WHAT YOU NEED TO DO: Before you reproduce the entries that follow, strip out any image they contain and keep the rest exact.

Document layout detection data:

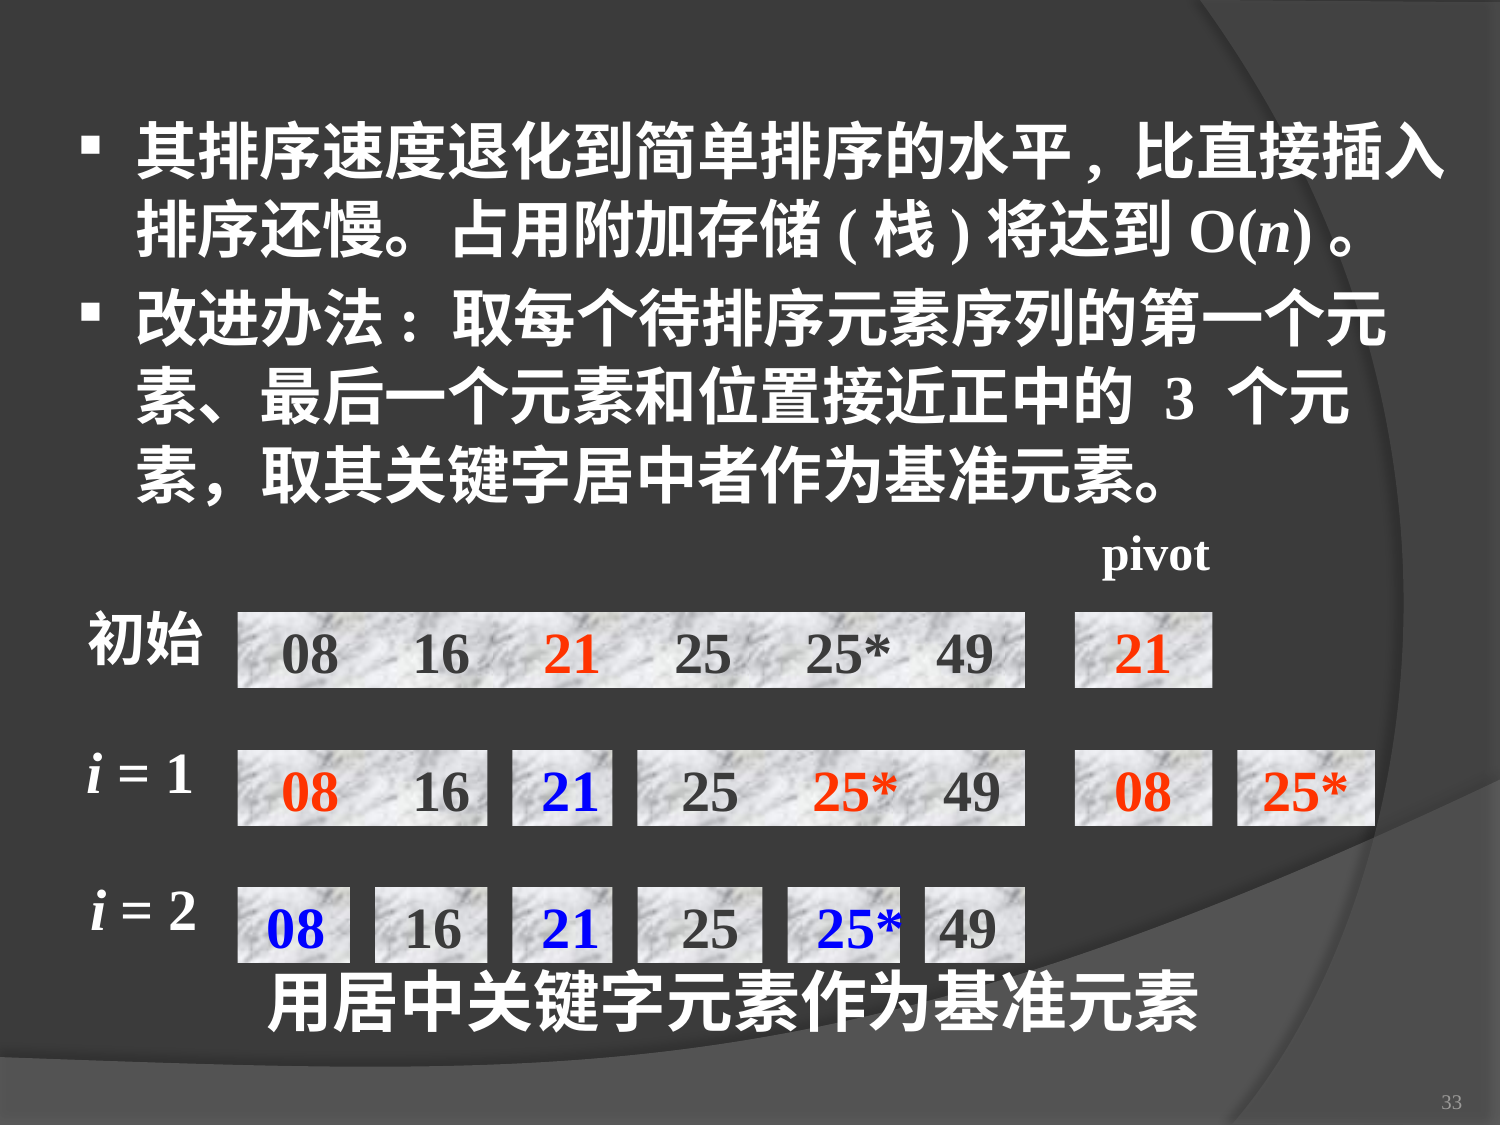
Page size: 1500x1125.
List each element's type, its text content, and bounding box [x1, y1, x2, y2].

text_box 用居中关键字元素作为基准元素 [251, 952, 1216, 1047]
text_box i = 2 [75, 865, 213, 950]
text_box 08 16 [237, 750, 488, 826]
text_box 21 [1074, 612, 1213, 688]
text_box 25 25* 49 [637, 750, 1025, 826]
text_box 21 [512, 887, 613, 963]
text_box 25* [1237, 750, 1375, 826]
text_box pivot [287, 551, 1226, 588]
text_box 49 [924, 887, 1025, 963]
text_box 其排序速度退化到简单排序的水平, 比直接插入排序还慢。占用附加存储(栈)将达到O(n)。 改进办法: 取每个待排序元素序列的第一个元素、最后一个元素和位置接近正中的 3 个元素，取其关键字居中者作为基准元素。 [64, 100, 1477, 551]
text_box 16 [375, 887, 488, 963]
text_box 25 [637, 887, 763, 963]
text_box 25* [787, 887, 900, 963]
text_box i = 1 [71, 727, 210, 813]
text_box 21 [512, 750, 613, 826]
text_box 08 [1074, 750, 1213, 826]
text_box 08 [237, 887, 350, 963]
text_box 08 16 21 25 25* 49 [237, 612, 1025, 688]
text_box 初始 [72, 595, 220, 680]
slide_number 33 [1337, 1053, 1463, 1114]
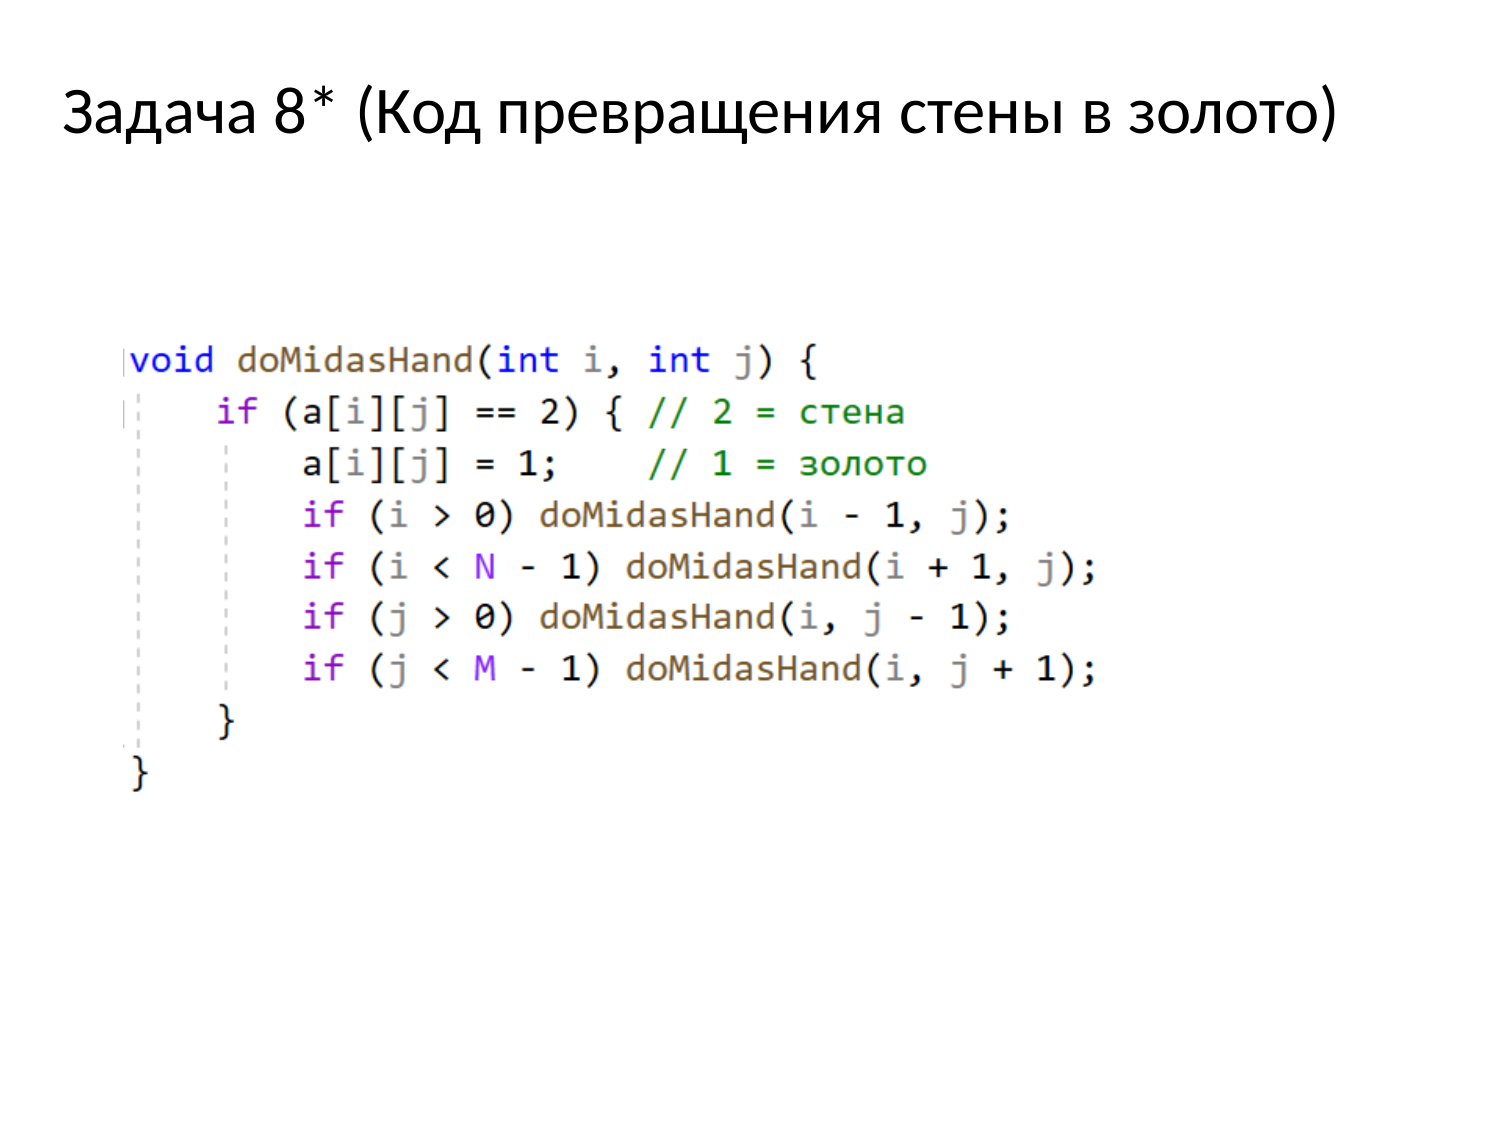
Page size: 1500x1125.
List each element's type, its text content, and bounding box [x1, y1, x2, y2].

picture [123, 330, 1109, 795]
title Задача 8* (Код превращения стены в золото) [62, 58, 1413, 150]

SOLUTION TO THE EXERCISE:
Page size: 1500x1125.
List each element's type, its text content, and bounding box [x1, y1, x2, y2].

text_box 用居中关键字元素作为基准元素 [251, 952, 1216, 1047]
text_box i = 2 [75, 865, 213, 950]
text_box 08 16 [237, 750, 488, 826]
text_box 21 [1074, 612, 1213, 688]
text_box 25 25* 49 [637, 750, 1025, 826]
text_box 21 [512, 887, 613, 963]
text_box 25* [1237, 750, 1375, 826]
text_box pivot [287, 551, 1226, 588]
text_box 49 [924, 887, 1025, 963]
text_box 其排序速度退化到简单排序的水平, 比直接插入排序还慢。占用附加存储(栈)将达到O(n)。 改进办法: 取每个待排序元素序列的第一个元素、最后一个元素和位置接近正中的 3 个元素，取其关键字居中者作为基准元素。 [64, 100, 1477, 551]
text_box 16 [375, 887, 488, 963]
text_box 25 [637, 887, 763, 963]
text_box 25* [787, 887, 900, 963]
text_box i = 1 [71, 727, 210, 813]
text_box 21 [512, 750, 613, 826]
text_box 08 [1074, 750, 1213, 826]
text_box 08 [237, 887, 350, 963]
text_box 08 16 21 25 25* 49 [237, 612, 1025, 688]
text_box 初始 [72, 595, 220, 680]
slide_number 33 [1337, 1053, 1463, 1114]
Page size: 1500x1125.
List each element's type, its text content, and bounding box [x1, y1, x2, y2].

picture [123, 330, 1109, 795]
title Задача 8* (Код превращения стены в золото) [62, 58, 1413, 150]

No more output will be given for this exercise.